We didn't stay long after that. I did manage to get Izumi-chan to agree to limit her attempts to talk to me at school to just two per week. Well. . . That will be a month away anyway. Due to my health I'll be spending the next week in the infirmary to write my exams, she wasn't too thrilled about that, and after that it's summer vacation.

We split up a little ways past the fountain. Apparently we live in different directions. I get the feeling that maybe I'm forgetting about something. . . It can't be important then.

_________________________

"Welcome home, Ichika! How was your date?" Mom has been really excited since I told her I was going out for ice cream with a friend. It's been five years after all. It must be a relief for her to hear that I spent time with someone other than a family member.

"D. . . It wasn't a date!" I recall the sensation of Izumi-chan resting in my arms, her weight pressing down on me, those little hands sliding under my shirt. . . It was almost something much more intense than a date wasn't it? My heart is beating like crazy again. "I. . . I ate too much. I'm gonna lie down."

"Okaaaay. I made soba.
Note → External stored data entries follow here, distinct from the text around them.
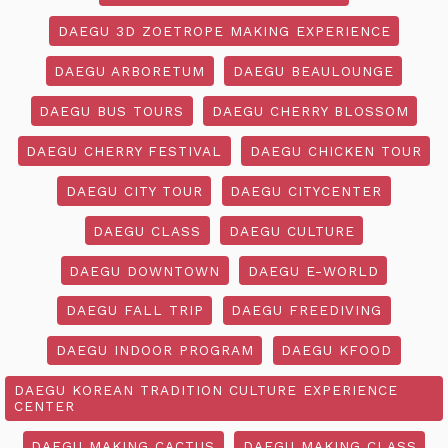
DAEGU 3D ZOETROPE MAKING EXPERIENCE
DAEGU ARBORETUM
DAEGU BEAULOUNGE
DAEGU BUS TOURS
DAEGU CHERRY BLOSSOM
DAEGU CHERRY FESTIVAL
DAEGU CHICKEN TOUR
DAEGU CITY TOUR
DAEGU CITYCENTER
DAEGU CLASS
DAEGU CULTURE
DAEGU DOWNTOWN
DAEGU E-WORLD
DAEGU FALL TRIP
DAEGU FREEDIVING
DAEGU INDOOR PROGRAM
DAEGU KFOOD
DAEGU KOREAN TRADITION CULTURE EXPERIENCE
CENTER
DAEGU MAKING CACTUS
DAEGU MAKING CLASS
There's some in the fridge for you to have later."

"Okay, thanks!" I rush up the stairs, into my room and flop onto my bed. That was when I remembered what I'd forgotten. I forgot to check my messages.

I take out my phone. Three messages. Two from Yasu and one from Izumi-chan. Yasu is probably still worried about me. . .

How's everything going over there?

I haven't heard from you in a while. . . I hope everything is okay. I'm a little worried.

I appreciate your restraint in only sending the two messages.

I'm fine. I ate too much. I just got home and am lying down.

So nothing happened?

Well I found out that Izumi-chan is half succubus. Aside from that, no. ". . . You would never lie to me?" How am I supposed to explain any of this to Yasu. . . I hesitated. I know she's just asking about my condition. So I'll just put off the whole secret succubus thing for now.

There were never more than five customers at once. We almost got discovered by Kurata-san but I don't think she noticed us.

That's a relief. Are you free tomorrow? Want to go to the café with me?

Well I was planning on studying all day. But I guess an hour or two won't hurt. I'm kind of going to have to tell her I won't be in the class room next week too. It's best to say these things in person.

Sure. Meet at the fountain at 1100?

It's a date. <3

I blushed with that. There's that word again. Come to think of it, she said that last time too. I picture Yasu in the cabin with me, lying on my chest and looking up at me with sultry eyes. D. . . date. . . Argh, stop it me! Right. Izumi-chan's message.

Really, thank you so much for today, for everything. . . I hope we get to go again soon, darling. Ψ₍ᐢ。 ˬ 。ᐢ₎و

D. . . Darling? I break out into a cold sweat. And did that cute little bunny just gain a devil tail and pitchfork?!? I guess text messages are also kind of like a dream world. . . Honestly, is this some sort of contest between them to see who can make my heart explode first? Don't compete over something like that!